But under any brand must sit a number of attributes which give meaning and purpose, and upon which an organisation can focus and direct itself and convey to the market.

So the key word and concept that I wanted to communicate is ‘innovation’.

  • Innovation in the way we deal with key industry stakeholders
  • Innovation in the way we develop new markets, service existing ones and migrate much further to value-add, but much more importantly, how we develop and live brand New Zealand
  • Innovation in ‘on-boat’ technology; this includes below water and above water - how we catch fish and how we report what we catch.
  • Innovation in the way we communicate with our communities.

My vision is for Fisheries New Zealand to become an enabler; a solution provider; an organisation that does not tell people, councils and organisations why they can’t do things, but seeks to work in collaboration to find answers to the challenges facing all sectors.

I have talked publically about transparency and I have asked my officials to release the last 15 years of papers in order to prove we have nothing to hide, but to also draw a line under the past.

If all I am doing is discussing actions from a decade ago, I am not talking about the innovative initiatives we are developing.

A key point to make, is that we all want the same thing.  Believe it or not, at a very base level, Mr Talley wants exactly what Mr Hague wants.  That is abundant seas.

If you think any fisherman enjoys pulling up a net or reeling in a line and finding a dolphin, penguin, seal or seabird, then you are sorely mistaken.  In fact I would argue that a healthy majority of fishermen and women are actually conservationists under most definitions. Some aren’t and this is the challenge.

So if we are to achieve our collective vision, we actually all have to work together.

This starts on the fishing boats and it ends in market – or probably the other way around to be honest – and encompasses every step in between.

If you think that all fishermen and women are evil people, who disobey the law and seek money over sustainability then I am sad to say, you will never make any progress.

I have delivered a similar message to the industry: that if fishers believe that all environmentalists want to end fishing once and for all, then sadly, they will never be as successful as they could be.

At this point in time I believe the messages that both are sending out about each other are not helpful to achieving what we all want.

You see, the greater the value we can add to our fisheries, the bigger the incentive to actually ‘get it right’.

The more powerful “Brand New Zealand” is in international markets, and the higher the premium that a global consumer will pay for fish caught from New Zealand, then the greater the incentive will be to innovate both on shore and at sea.

If, on the other hand, we destroy our brand, then we run the very real risk of returning to being exporters of bulk commodities with not a cent of value added because “Brand New Zealand” will mean nothing or carries no premium.

So I will be honest with you, using 10 year old pictures to represent the 2018 fisheries industry is not only dishonest, but incredibly damaging. It does no good to forming constructive dialogue.

In light of your campaign around cameras, I am developing a paper to take to Cabinet on how we can implement cameras on fishing boats. My officials have started pre consultation with key stakeholders on what this might look like, how it may work, what the issues are, and what the solutions may look like.

I have met with Forest and Bird officials to discuss my plans and so your organisation is aware that cameras is a project I would like to pursue.

But I do want to emphasise that there is a very important process that we have to go through before anything can occur.

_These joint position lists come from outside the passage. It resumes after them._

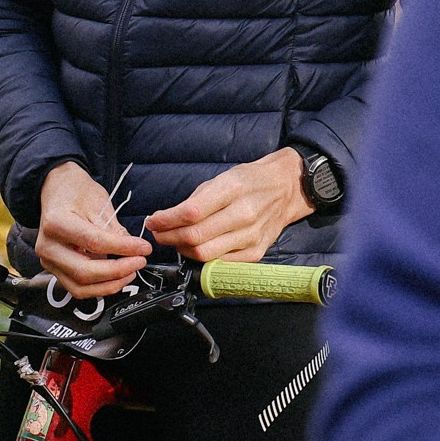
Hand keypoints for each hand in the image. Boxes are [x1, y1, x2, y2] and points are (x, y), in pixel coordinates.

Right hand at [36, 161, 150, 298]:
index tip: (143, 248)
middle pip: (85, 271)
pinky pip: (77, 288)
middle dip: (118, 271)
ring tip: (130, 272)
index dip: (123, 248)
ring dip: (110, 284)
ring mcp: (48, 261)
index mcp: (56, 223)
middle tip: (139, 262)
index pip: (94, 242)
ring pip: (80, 287)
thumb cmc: (76, 191)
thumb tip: (133, 250)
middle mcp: (48, 246)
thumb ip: (114, 230)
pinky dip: (99, 287)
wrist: (56, 190)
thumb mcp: (98, 202)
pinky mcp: (54, 270)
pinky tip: (115, 276)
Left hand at [142, 148, 309, 264]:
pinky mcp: (256, 252)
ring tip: (175, 241)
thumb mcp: (221, 178)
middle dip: (169, 237)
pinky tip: (196, 248)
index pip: (191, 212)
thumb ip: (194, 201)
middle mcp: (244, 213)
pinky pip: (221, 262)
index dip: (166, 220)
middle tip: (158, 234)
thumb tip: (166, 220)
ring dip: (182, 250)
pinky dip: (203, 257)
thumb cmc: (249, 181)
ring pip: (205, 253)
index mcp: (233, 189)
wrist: (286, 189)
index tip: (153, 221)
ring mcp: (251, 236)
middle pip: (195, 236)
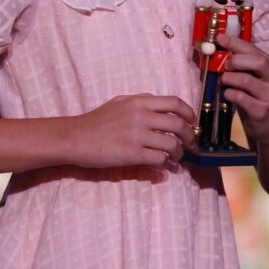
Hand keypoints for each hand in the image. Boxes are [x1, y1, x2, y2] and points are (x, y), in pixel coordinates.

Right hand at [71, 93, 196, 168]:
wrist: (76, 138)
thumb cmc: (96, 121)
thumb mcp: (119, 102)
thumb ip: (140, 101)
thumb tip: (160, 106)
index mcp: (139, 102)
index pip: (175, 103)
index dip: (189, 113)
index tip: (192, 122)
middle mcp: (141, 116)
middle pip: (178, 125)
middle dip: (189, 136)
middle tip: (189, 144)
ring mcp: (137, 135)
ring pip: (172, 144)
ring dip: (179, 153)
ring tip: (176, 158)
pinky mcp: (133, 154)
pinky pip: (159, 159)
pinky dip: (166, 164)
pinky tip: (165, 166)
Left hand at [217, 33, 268, 146]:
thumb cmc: (256, 97)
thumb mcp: (253, 78)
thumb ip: (241, 65)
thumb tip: (215, 49)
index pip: (254, 49)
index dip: (235, 42)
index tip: (219, 38)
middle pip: (257, 61)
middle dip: (236, 60)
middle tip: (225, 66)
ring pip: (246, 80)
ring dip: (229, 78)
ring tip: (224, 81)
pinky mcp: (261, 111)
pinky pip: (241, 97)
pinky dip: (229, 93)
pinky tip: (227, 94)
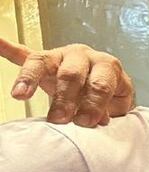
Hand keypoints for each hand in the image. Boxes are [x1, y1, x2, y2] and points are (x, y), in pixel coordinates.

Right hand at [0, 37, 133, 126]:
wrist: (107, 86)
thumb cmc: (111, 96)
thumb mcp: (115, 105)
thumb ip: (107, 109)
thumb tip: (97, 119)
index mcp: (106, 66)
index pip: (100, 83)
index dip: (94, 103)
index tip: (86, 122)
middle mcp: (83, 56)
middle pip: (71, 74)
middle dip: (65, 98)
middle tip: (59, 119)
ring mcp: (61, 56)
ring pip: (44, 62)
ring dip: (31, 80)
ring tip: (21, 95)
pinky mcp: (43, 60)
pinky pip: (23, 53)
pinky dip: (9, 49)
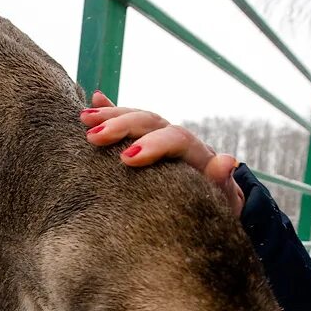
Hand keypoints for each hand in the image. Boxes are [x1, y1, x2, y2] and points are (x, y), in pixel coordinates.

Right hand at [81, 90, 244, 215]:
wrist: (214, 202)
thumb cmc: (215, 207)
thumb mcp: (222, 201)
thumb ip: (222, 182)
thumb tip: (226, 160)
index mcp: (196, 153)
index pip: (175, 139)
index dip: (152, 145)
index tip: (127, 159)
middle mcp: (177, 139)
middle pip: (152, 122)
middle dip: (122, 126)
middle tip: (95, 137)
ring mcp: (160, 138)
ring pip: (137, 118)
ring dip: (110, 116)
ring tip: (84, 120)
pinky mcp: (145, 142)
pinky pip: (127, 122)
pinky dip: (110, 112)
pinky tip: (91, 104)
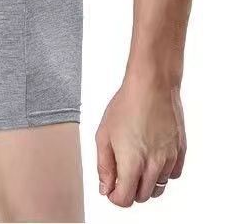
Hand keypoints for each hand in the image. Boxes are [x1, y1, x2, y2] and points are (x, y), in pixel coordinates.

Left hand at [95, 71, 185, 206]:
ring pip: (158, 187)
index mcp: (132, 163)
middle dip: (130, 190)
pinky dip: (162, 172)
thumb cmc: (126, 105)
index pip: (125, 200)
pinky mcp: (180, 152)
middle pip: (142, 197)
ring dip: (146, 182)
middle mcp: (153, 165)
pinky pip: (172, 175)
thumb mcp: (103, 134)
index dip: (115, 196)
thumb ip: (104, 165)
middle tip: (122, 173)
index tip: (112, 187)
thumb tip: (106, 187)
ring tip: (137, 161)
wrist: (152, 85)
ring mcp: (169, 159)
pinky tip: (153, 156)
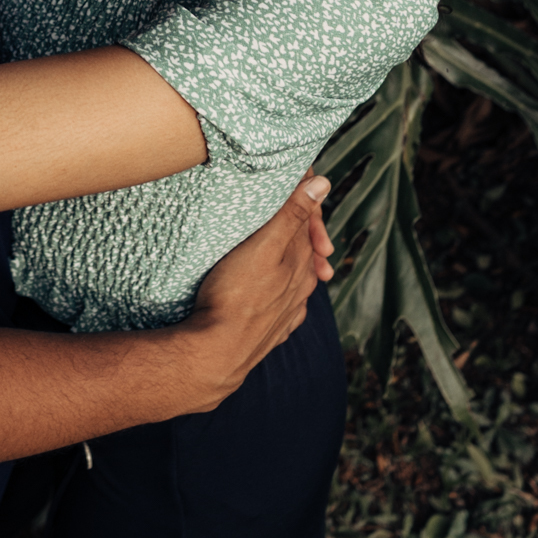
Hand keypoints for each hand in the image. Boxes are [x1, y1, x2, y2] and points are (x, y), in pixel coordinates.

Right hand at [180, 174, 331, 410]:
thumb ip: (292, 215)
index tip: (287, 183)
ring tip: (275, 246)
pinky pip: (284, 304)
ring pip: (296, 277)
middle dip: (297, 227)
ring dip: (290, 258)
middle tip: (280, 207)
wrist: (216, 353)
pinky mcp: (271, 330)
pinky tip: (271, 289)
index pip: (309, 223)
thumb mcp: (262, 247)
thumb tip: (322, 183)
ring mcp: (288, 312)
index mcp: (303, 265)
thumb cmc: (235, 296)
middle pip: (305, 249)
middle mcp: (301, 288)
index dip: (301, 199)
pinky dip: (282, 290)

Most importantly I need to convince my Cabinet colleagues that there is a case to answer.  If I can’t convince my Cabinet colleagues, then I will never be able to convince the people of New Zealand.

So bear with me because for Ministers, and for this government, following a proper process and consulting with my colleagues and coalition partners is of vital importance.

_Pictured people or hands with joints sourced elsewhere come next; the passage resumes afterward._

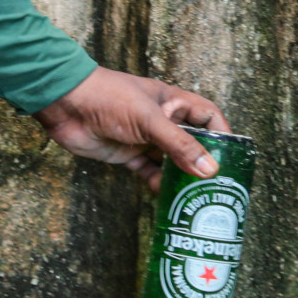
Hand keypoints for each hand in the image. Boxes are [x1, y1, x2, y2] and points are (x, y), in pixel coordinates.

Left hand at [34, 66, 229, 190]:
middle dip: (203, 163)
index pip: (207, 116)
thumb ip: (179, 145)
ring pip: (170, 161)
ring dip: (181, 178)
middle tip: (218, 187)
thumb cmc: (108, 98)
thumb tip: (210, 170)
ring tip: (196, 199)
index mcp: (171, 102)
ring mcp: (143, 138)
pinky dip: (158, 185)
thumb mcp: (149, 119)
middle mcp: (161, 120)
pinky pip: (149, 172)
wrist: (65, 104)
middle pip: (191, 143)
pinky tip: (166, 199)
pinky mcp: (126, 154)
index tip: (233, 158)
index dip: (222, 134)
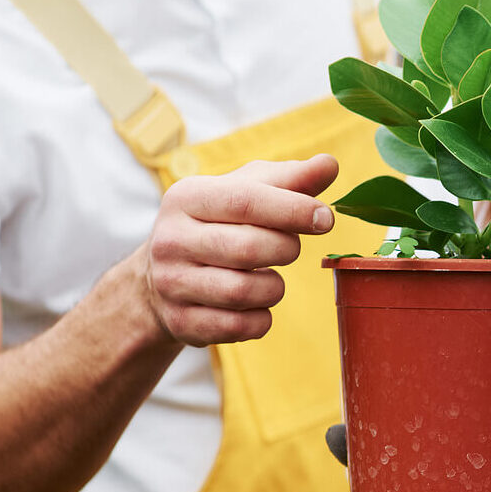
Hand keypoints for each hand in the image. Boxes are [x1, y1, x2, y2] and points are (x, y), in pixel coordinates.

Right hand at [141, 156, 338, 345]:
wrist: (160, 278)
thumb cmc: (217, 225)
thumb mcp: (244, 193)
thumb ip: (289, 179)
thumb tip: (330, 164)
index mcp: (187, 197)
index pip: (247, 201)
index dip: (293, 210)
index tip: (326, 218)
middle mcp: (172, 239)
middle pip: (250, 248)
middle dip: (286, 249)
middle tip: (288, 248)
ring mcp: (172, 283)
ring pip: (246, 292)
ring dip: (274, 287)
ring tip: (269, 276)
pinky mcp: (181, 322)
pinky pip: (240, 327)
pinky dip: (261, 319)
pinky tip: (255, 305)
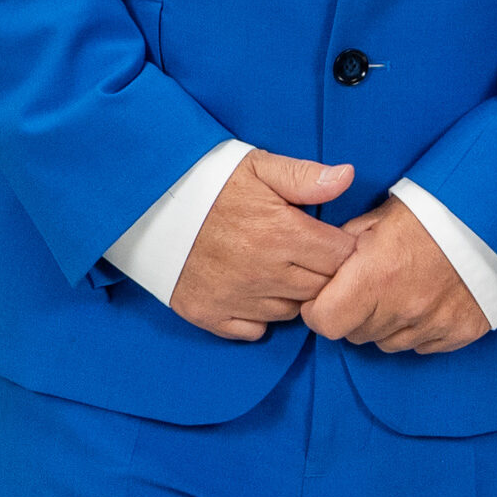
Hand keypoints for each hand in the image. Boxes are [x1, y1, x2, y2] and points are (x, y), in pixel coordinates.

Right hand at [169, 152, 354, 341]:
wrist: (149, 204)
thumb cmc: (210, 182)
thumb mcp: (259, 166)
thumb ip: (305, 176)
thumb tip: (347, 178)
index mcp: (281, 233)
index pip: (340, 257)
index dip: (343, 247)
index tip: (332, 238)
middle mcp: (263, 272)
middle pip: (320, 288)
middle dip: (323, 273)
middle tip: (310, 254)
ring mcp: (236, 297)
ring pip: (290, 311)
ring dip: (294, 295)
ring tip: (281, 269)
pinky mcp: (209, 314)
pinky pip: (254, 330)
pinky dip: (260, 316)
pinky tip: (254, 290)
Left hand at [302, 196, 490, 354]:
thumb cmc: (436, 207)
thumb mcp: (381, 215)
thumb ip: (346, 244)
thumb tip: (324, 265)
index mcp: (377, 276)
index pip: (325, 321)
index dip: (319, 308)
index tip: (324, 295)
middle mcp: (403, 308)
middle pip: (355, 334)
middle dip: (352, 313)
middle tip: (366, 286)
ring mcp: (434, 324)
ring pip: (388, 343)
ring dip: (385, 324)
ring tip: (399, 290)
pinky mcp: (461, 332)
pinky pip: (423, 346)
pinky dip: (418, 329)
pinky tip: (426, 300)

I want to conclude by saying that the officials and Fisheries New Zealand are highly competent, and dedicated to achieving a vision that includes innovation and abundance, but change takes time.

Politically, things simply don’t happen overnight. You might be surprised by how long it does take. But nor will I require the men and women who support families, communities and our country, to implement wide ranging change without understanding their issues, concerns and challenges.

And then I am working with the industry to find solutions – both legislative and practical – in order to drive a transition. I am happy I can develop industry acceptance by a majority; and if not acceptance by all, then at least an understanding of why we are doing what we are doing, and what we are seeking to achieve.

Forest and Bird has an important role to play – if you want to – in helping to successfully drive change, but my plea to you is work constructively with myself, the industry, and officials.

Celebrate success when you see it and hold those to account when they deserve to be, but don’t characterise an industry by the actions of a few or the practices or the past.

Change is coming – I am making sure of that – and I absolutely believe that you will add more value if you are in the tent contributing, rather than outside throwing stones.

With that challenge issued, I am happy to take questions.